In experimental work a Statham bridge amplifier model SC 1100 has been used as the amplifier in the position 20. Parts 18 and 20 are described in unnumbered Product Bulletin of March 1967 for the transducer 18 and Product Bulletin No. SC 101 of June 1967 for the bridge amplifier 20.

It can be seen upon reference to FIGS. 1 and 2 that the load imposed on the yarn in drawing the same into the knitting machine is directly transferred in terms of stress to the tongue 12. The resulting strain of tongue 12 which is recorded at 21 is very accurate and completely free of error such as might result from a strain measurement taken remote from the point of application of the stress. Furthermore, by making the tongue 12 wide in relation to the probe 19 error which could result from lateral stress caused by the movement of the needles in a circular path is prevented.
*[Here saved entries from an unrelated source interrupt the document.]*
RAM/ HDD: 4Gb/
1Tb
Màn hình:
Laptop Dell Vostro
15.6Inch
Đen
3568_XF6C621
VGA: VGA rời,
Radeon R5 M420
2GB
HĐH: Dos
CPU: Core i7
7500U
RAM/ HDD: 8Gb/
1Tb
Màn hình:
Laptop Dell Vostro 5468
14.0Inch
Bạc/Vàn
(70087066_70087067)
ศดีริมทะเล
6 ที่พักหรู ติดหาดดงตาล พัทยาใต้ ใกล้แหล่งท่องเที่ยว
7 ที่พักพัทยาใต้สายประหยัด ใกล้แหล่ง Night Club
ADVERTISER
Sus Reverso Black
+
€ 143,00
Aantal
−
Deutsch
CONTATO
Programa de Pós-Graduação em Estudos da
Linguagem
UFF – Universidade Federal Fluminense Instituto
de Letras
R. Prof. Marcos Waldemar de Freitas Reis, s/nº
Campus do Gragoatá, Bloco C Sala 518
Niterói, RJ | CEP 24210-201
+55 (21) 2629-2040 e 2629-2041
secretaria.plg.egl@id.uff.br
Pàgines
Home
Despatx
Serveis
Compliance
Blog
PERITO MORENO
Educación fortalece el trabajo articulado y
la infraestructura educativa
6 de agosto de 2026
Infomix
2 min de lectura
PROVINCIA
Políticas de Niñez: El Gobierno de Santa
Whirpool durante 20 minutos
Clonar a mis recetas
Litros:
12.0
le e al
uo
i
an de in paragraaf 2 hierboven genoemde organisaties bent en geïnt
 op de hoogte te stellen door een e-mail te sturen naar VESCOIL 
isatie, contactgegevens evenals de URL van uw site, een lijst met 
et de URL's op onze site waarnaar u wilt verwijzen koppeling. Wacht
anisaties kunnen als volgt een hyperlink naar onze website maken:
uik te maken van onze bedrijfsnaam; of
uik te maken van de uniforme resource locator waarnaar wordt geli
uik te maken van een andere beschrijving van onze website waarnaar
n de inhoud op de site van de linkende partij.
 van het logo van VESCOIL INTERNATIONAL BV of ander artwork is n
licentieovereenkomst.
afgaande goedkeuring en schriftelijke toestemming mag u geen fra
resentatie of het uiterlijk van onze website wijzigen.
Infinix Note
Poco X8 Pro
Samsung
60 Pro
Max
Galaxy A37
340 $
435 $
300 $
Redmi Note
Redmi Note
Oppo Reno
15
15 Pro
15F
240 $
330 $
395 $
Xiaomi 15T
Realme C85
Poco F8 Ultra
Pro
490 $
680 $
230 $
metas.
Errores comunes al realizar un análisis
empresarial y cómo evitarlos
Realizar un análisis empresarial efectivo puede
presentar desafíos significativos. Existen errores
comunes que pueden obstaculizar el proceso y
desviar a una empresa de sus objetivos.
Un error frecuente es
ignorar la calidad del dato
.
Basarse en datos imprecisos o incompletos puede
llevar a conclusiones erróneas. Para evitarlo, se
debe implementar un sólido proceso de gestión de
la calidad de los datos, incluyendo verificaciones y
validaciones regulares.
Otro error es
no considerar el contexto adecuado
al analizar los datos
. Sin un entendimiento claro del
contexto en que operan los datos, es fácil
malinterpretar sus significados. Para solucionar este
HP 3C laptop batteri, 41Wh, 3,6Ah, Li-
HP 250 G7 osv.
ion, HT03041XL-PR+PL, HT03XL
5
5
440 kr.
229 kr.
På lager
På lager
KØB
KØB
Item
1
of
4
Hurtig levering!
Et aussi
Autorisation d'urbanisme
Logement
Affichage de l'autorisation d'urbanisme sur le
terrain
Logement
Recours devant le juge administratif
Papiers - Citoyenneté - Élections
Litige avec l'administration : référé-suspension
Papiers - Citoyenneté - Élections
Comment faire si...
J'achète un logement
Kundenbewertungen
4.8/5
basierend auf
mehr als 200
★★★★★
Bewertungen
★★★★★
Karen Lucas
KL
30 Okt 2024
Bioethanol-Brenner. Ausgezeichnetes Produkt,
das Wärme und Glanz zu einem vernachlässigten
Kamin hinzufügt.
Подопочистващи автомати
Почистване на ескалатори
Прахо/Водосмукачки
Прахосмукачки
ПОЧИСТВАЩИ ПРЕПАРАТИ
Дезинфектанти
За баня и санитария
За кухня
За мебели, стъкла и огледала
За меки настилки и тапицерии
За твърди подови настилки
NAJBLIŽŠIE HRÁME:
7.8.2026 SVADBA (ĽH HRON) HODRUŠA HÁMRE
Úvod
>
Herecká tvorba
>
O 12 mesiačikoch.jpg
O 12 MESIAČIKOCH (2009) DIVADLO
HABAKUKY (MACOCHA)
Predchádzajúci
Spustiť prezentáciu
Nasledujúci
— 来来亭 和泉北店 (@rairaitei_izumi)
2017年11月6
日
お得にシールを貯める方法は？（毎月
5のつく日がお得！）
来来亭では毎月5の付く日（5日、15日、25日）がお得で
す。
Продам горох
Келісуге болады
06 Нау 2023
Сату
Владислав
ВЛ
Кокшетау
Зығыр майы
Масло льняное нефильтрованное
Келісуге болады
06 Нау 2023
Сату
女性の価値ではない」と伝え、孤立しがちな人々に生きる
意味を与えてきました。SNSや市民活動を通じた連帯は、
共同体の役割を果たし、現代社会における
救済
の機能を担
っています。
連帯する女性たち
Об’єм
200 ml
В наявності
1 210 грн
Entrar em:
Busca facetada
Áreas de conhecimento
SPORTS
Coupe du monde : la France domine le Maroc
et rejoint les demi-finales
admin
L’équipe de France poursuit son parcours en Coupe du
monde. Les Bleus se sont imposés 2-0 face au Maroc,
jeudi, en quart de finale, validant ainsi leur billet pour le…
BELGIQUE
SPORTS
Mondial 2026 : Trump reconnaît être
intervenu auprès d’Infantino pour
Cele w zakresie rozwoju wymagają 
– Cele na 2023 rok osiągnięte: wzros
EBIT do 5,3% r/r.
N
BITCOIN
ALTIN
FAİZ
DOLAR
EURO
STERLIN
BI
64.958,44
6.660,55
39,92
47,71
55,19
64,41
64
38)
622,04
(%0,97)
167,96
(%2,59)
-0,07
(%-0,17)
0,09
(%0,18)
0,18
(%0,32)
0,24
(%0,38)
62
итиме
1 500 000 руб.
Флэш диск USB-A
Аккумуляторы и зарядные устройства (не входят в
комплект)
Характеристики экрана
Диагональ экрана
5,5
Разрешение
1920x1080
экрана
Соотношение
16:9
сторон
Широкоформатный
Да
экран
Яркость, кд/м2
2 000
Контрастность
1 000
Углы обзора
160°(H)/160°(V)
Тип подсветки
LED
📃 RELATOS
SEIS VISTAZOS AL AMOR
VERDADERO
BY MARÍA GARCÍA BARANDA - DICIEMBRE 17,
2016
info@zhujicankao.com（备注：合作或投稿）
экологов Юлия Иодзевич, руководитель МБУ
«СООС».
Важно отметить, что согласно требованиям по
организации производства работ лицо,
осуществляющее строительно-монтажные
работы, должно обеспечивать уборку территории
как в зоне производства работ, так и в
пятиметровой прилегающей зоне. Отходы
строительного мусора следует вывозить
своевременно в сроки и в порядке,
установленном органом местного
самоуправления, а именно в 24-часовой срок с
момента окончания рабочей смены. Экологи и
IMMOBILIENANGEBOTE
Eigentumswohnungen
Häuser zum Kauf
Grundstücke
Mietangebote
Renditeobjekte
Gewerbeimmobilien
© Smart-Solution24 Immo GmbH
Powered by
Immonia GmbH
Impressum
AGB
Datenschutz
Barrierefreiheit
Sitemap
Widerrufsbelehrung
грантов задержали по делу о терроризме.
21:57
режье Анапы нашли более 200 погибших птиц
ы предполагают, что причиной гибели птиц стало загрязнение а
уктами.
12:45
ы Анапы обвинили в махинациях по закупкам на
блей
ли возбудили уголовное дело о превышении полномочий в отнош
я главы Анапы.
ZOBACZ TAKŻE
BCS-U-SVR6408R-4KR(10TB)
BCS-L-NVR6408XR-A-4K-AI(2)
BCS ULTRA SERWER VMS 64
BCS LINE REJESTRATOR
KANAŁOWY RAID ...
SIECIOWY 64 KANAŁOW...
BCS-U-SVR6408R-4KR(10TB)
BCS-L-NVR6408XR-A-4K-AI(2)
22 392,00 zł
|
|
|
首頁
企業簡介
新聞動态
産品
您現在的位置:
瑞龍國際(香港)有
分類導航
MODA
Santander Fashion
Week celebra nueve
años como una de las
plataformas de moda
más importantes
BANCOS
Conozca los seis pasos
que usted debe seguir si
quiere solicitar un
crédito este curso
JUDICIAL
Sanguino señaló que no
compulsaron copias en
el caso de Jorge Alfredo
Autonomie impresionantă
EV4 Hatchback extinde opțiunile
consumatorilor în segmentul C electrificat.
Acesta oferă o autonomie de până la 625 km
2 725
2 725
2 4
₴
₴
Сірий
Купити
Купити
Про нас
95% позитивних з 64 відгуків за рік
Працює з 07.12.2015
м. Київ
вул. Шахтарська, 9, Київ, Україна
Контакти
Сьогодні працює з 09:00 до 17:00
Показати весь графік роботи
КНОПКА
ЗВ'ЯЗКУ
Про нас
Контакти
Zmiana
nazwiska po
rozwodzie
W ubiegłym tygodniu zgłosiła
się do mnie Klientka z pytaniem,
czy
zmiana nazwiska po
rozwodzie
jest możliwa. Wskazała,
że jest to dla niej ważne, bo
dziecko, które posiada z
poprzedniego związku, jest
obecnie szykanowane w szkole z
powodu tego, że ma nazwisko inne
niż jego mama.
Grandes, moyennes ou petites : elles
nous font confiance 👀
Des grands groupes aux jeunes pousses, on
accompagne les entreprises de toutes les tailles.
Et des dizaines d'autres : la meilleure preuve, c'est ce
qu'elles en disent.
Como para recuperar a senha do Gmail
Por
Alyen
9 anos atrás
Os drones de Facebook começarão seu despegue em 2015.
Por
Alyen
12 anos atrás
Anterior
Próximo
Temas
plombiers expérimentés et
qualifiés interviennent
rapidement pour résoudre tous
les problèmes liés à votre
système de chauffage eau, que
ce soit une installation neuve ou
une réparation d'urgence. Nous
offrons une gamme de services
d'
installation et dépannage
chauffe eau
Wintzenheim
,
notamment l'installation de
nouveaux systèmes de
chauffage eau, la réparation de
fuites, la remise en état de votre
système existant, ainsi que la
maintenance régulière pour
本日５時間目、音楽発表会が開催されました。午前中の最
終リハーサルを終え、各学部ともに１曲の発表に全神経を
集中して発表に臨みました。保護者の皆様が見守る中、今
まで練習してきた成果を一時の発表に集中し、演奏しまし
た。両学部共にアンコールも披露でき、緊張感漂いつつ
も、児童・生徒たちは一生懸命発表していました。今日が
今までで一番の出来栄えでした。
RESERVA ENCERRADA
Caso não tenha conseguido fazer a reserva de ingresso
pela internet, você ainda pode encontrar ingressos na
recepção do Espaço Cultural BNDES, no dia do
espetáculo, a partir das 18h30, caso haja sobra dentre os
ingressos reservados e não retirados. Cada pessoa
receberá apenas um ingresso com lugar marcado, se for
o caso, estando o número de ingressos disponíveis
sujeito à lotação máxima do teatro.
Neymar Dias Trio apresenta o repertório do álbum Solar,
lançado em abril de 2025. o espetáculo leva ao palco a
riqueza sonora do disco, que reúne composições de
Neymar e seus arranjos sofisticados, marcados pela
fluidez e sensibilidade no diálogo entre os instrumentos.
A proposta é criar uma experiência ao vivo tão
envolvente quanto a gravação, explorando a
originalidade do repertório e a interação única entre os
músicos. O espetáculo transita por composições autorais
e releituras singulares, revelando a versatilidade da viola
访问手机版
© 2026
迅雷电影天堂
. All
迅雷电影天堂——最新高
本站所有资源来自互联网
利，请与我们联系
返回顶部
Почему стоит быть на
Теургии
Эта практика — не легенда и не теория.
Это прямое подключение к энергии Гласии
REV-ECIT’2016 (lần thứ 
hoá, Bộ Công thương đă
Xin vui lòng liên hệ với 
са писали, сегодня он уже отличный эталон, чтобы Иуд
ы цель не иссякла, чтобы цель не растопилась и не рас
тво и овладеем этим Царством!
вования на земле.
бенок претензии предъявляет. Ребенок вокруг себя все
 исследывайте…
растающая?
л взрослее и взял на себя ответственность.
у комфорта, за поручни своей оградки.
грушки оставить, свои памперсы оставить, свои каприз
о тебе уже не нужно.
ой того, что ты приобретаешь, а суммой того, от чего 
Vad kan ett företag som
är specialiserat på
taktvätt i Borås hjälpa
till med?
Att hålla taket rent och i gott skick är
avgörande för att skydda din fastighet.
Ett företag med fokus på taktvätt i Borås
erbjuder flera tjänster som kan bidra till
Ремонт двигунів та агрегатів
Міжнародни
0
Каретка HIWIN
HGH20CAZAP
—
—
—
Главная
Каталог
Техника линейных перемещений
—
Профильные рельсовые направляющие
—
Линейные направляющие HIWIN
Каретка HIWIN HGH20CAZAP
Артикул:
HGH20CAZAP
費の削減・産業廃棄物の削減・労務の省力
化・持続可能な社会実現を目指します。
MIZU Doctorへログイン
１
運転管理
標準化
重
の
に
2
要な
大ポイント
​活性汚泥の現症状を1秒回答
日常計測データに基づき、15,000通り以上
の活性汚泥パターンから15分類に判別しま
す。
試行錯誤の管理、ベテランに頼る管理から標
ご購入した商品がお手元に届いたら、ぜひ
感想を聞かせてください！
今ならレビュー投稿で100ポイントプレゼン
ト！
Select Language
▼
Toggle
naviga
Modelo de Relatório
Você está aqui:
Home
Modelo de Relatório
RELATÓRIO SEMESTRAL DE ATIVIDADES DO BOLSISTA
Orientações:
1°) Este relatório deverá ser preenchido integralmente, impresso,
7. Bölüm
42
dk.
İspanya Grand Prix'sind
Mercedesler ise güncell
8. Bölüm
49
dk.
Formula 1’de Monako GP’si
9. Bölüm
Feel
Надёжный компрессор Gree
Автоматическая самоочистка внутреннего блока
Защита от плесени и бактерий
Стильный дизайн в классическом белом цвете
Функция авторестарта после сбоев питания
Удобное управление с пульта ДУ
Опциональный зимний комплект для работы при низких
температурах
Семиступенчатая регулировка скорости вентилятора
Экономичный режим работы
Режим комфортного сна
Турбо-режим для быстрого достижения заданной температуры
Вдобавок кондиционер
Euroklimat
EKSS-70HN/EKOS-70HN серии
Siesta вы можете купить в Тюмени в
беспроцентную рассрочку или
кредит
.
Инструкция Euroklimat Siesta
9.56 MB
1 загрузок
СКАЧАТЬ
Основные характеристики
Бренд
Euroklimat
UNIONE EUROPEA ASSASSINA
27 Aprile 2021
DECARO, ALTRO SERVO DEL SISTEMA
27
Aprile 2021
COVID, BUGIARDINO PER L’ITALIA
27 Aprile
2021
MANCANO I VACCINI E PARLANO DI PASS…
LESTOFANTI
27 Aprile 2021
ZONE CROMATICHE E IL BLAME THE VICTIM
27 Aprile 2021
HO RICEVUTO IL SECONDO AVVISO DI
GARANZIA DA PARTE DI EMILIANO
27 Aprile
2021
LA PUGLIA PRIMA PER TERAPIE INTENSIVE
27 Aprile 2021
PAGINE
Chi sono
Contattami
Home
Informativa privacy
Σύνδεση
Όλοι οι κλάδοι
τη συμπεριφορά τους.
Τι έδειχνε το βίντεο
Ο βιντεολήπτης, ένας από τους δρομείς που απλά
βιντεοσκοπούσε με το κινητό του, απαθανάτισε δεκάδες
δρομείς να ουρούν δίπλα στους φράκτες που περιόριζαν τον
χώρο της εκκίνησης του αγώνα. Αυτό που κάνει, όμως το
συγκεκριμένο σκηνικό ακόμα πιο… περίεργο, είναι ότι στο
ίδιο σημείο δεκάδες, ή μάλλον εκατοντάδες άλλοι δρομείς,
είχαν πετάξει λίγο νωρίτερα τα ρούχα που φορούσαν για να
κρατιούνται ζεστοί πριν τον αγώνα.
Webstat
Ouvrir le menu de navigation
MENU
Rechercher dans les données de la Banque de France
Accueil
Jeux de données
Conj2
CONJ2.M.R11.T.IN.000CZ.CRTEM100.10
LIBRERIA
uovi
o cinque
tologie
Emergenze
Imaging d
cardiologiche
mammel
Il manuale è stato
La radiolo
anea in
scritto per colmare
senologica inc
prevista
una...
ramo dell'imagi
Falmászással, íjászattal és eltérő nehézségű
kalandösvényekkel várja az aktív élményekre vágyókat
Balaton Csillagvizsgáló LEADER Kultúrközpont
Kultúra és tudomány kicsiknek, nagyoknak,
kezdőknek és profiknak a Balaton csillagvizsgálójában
In FIG. 3 there is shown an arrangement which is used in feeding the yarn to the needles 11. In FIG. 3 not only the needle 11 connected to the stitch cam and strain gauge similarly as shown in FIG. 1 but several adjacent needles 11a, 11b, and 11c of a group are shown. The yarn passes to the machine from a source 22 through a Lawson-Hemphill Universal Compensating Tension Device 23 described in U.S. Pat. No. 3,575,360, and from that device passes over sheaves 24 and 25 to the needle 11. Sheave 25 is mounted in a yoke 26 which is connected to another Statham transducing cell 27 similar to the cell 18. Thus the yarn running between the sheave 24 and the needle 11 is furnished at a reliable accurate tension which is continuously monitored by the transducer 27 which may be connected through an amplifier to a recording device such as is shown at 21 in FIG. 1.

A further modification of this invention is shown in FIG. 4 wherein there is provision for measuring the tension variations which are produced by the eyelet which in the yarn path immediately precedes the first needle. In the arrangement of FIG. 4 the yarn source bears numeral 28 and the yarn passes from this source over a sheave 29 which may be either an idler or a Lawson-Hemphill Universal Compensating Tension Device. The Lawson-Hemphill device imposes a controllable drag on the yarn through a spring drum clutch. From the sheave 29 the yarn passes over a sheave 30 and then through a stationary guide 31 to the first needle 11 of the knitting machine. Needles 11 engage a stitch cam and cooperating measuring device in the same manner as shown in FIG. 1. The sheave 30 is connected to a Statham transducing cell 32 similar in structure and function to the cell 27, and the eyelet 31 is also connected to a transducing cell 33 of the same type. By the arrangement of FIG. 4 one is able to determine the precise effect of drags imposed by the eyelet 31 and, of course, differences in yarn such for example as might result from lack of uniformity in the application of the yarn lubricant.

Some interesting results achieved by the use of this invention are depicted in FIG. 5. In the figure, the abscissa represents various types and applications of finish whereas the ordinate represents load on the stitch cam as measured by the equipment of the present invention. By the use of this apparatus it has been possible to measure the efficacy of certain types of yarn lubricants; and if one will compare the solid line of the graph with the broken line, it can be seen that yarns of different types refinished with one of the lubricants are very uniform in their behavior in the knitting machine whereas different lubricants produced very different loads on the stitch cam. The results were found to correlate when the same yarns were used in knitting.